=== What you should do ===
Gather every line in the entries below that contains the word "value", and list those lines.

(Dataset entries)
----------------
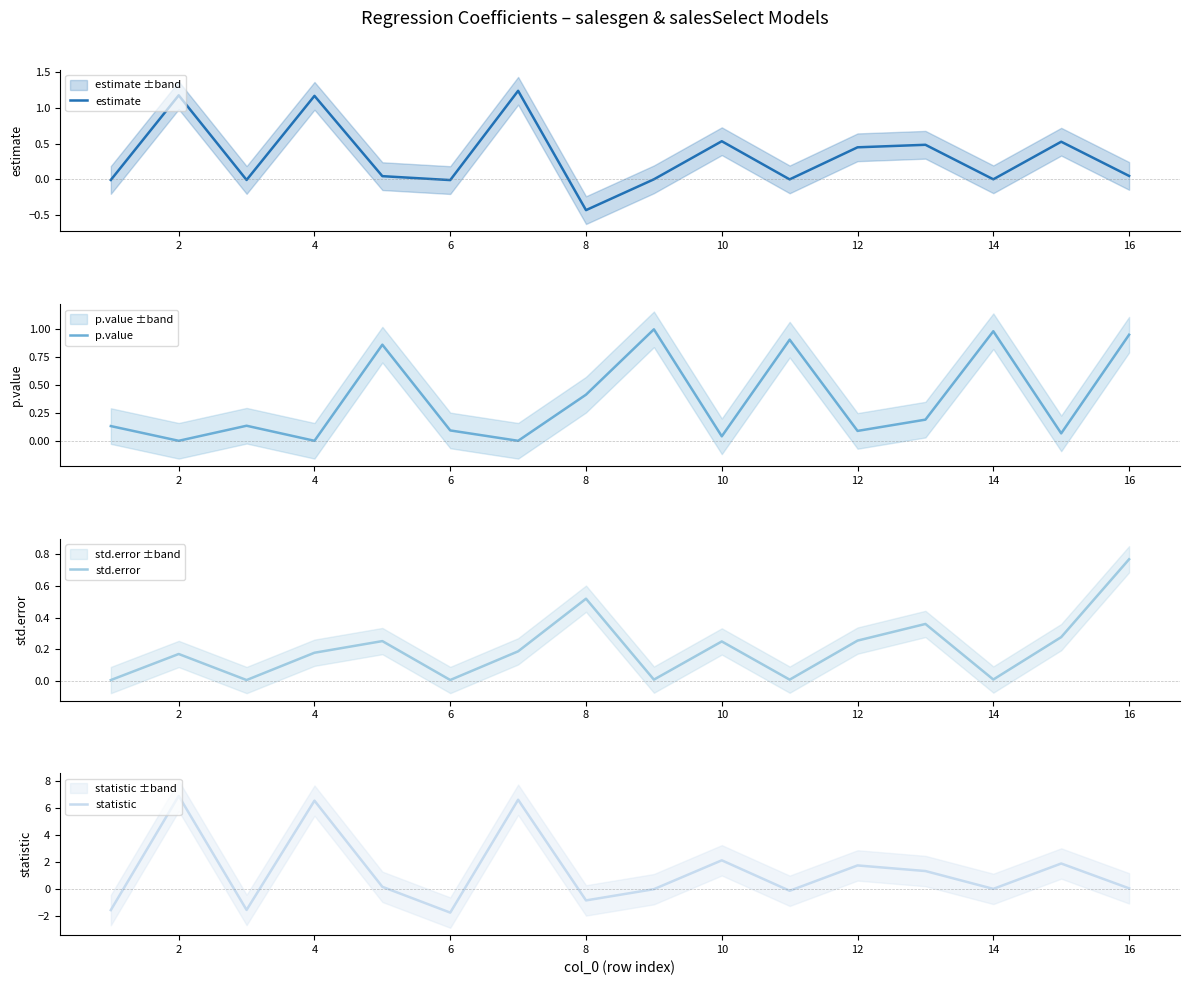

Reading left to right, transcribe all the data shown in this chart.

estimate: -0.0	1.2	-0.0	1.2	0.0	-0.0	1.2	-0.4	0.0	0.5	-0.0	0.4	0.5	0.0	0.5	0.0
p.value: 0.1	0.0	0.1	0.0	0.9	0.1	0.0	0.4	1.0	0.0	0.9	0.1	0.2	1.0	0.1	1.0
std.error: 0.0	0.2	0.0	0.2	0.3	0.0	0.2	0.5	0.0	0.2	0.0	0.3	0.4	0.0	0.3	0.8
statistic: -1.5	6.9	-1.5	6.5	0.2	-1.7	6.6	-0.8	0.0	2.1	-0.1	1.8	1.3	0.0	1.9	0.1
----------------
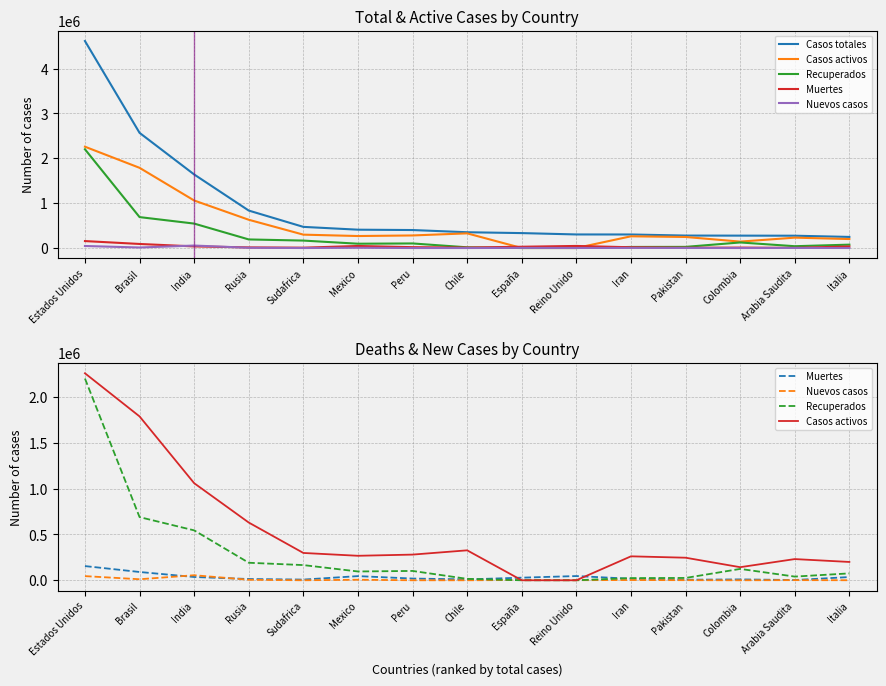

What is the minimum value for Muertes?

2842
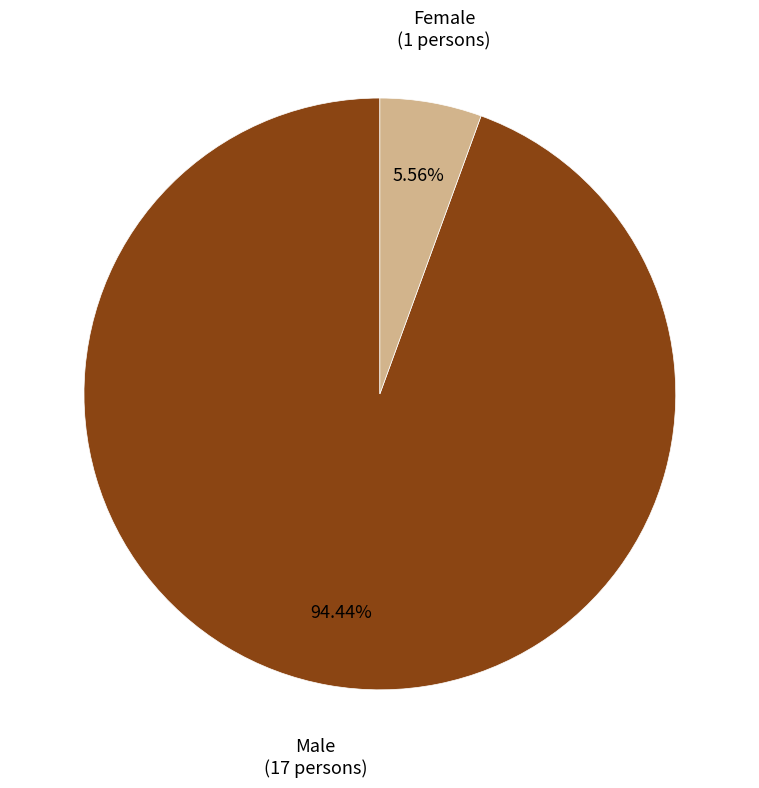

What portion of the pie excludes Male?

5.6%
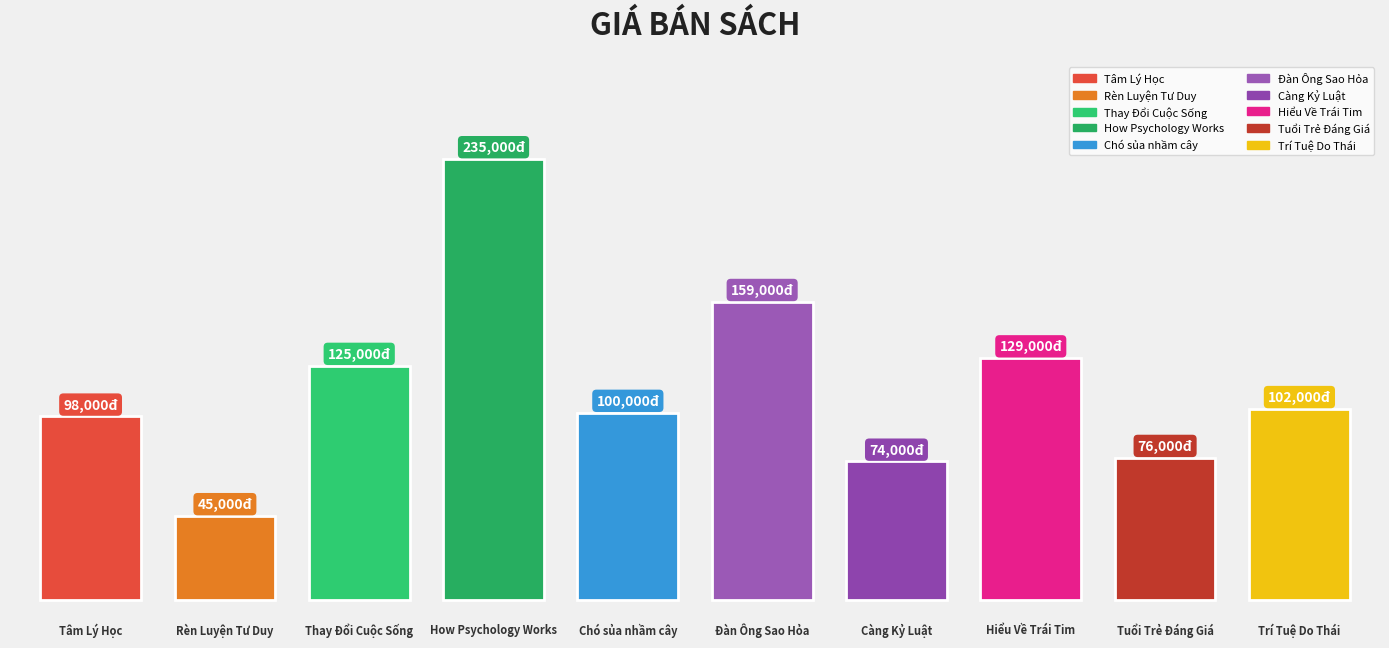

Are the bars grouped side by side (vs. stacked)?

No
----------------
=== Answer area ===
p.value: 0.1	0.0	0.1	0.0	0.9	0.1	0.0	0.4	1.0	0.0	0.9	0.1	0.2	1.0	0.1	1.0
What is the minimum value for Muertes?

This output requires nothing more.